A 2001 study of several hundred families by nine different medical centers found that some had genes that predisposed them to both alcoholism and depression, inspiring the researchers to seek a familial pattern.

And last year the Indiana University School of Medicine found that members of alcoholic families actually “felt more intoxicated” when they drank alcohol than those from nonalcoholic families. They also needed to drink more to maintain the desired effect.
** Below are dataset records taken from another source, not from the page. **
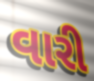
વારી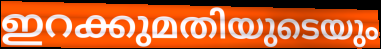
ഇറക്കുമതിയുടെയുംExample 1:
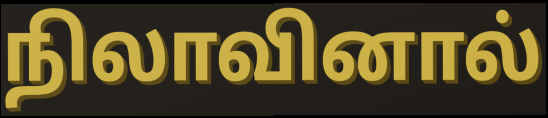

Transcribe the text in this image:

நிலாவினால்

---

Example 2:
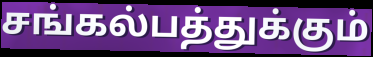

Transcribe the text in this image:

சங்கல்பத்துக்கும்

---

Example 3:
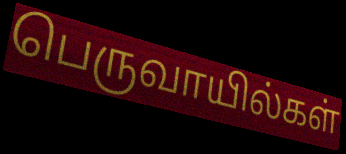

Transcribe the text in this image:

பெருவாயில்கள்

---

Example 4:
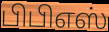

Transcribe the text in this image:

பிபிஎஸ்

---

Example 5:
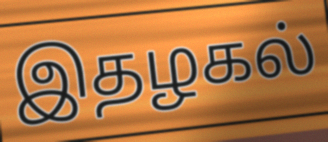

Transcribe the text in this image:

இதழகல்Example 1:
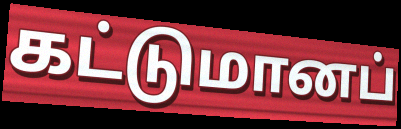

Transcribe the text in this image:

கட்டுமானப்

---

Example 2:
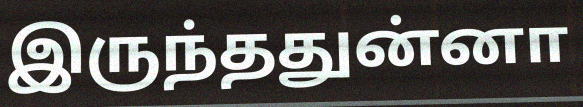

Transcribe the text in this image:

இருந்ததுன்னா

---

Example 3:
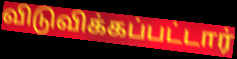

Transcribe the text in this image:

விடுவிக்கப்பட்டார்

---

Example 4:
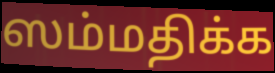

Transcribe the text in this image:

ஸம்மதிக்க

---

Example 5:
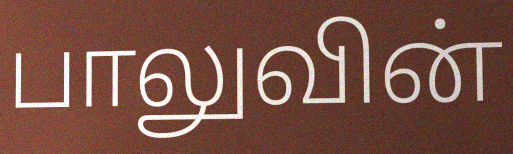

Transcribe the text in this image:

பாலுவின்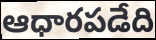
ఆధారపడేది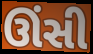
ઊંસીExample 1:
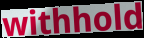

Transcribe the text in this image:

withhold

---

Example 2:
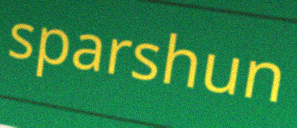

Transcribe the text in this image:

sparshun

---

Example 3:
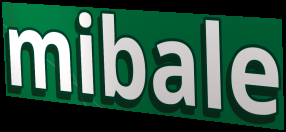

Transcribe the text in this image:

mibale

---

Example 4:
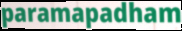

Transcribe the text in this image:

paramapadham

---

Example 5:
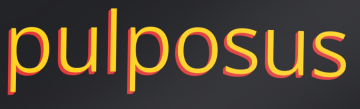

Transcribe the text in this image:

pulposus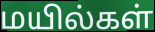
மயில்கள்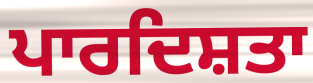
ਪਾਰਦਿਸ਼ਤਾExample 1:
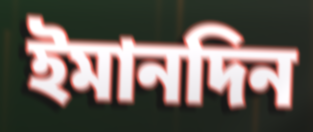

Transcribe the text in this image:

ইমানদিন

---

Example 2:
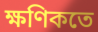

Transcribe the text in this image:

ক্ষণিকতে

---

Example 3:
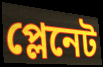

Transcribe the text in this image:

প্লেনেট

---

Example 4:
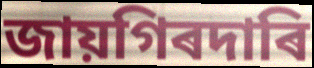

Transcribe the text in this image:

জায়গিৰদাৰি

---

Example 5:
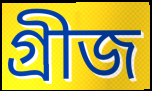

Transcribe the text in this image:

গ্ৰীজ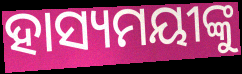
ହାସ୍ୟମୟୀଙ୍କୁ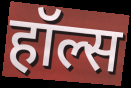
हॉल्स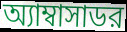
অ্যাম্বাসাডরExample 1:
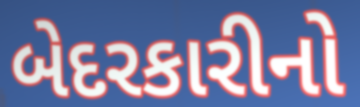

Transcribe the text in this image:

બેદરકારીનો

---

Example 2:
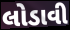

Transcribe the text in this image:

લોડાવી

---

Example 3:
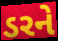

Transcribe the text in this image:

ડરને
Some dismiss the link between genes and indulgent behavior.

“There is no genetic condition that completely removes free will with respect to smoking and drinking,” Jonathan Chick, a Royal Edinburgh Hospital psychiatrist, told the British Broadcasting Corp. on Friday.

“Genes may make someone more likely to get a ‘buzz’ from alcohol or set up a pattern of behavior,” he said.

British psychologist John Maule agreed, telling the BBC that the genetic link is “implausible.

“When it comes to risk, it’s too simplistic to link risk-taking behavior to a single gene.”

Oxford’s Dr. Munafo says his research is aimed at new treatments for those troubled by their use of alcohol, nicotine or recreational drugs.

“It’s basically trying to plot the pathway between the gene and the unhealthy behavior. Personality occupies some middle ground,” Dr. Munafo said.

His complete findings are featured this month in the Journal of Molecular Psychiatry, which can be found at www.nature.com/mp.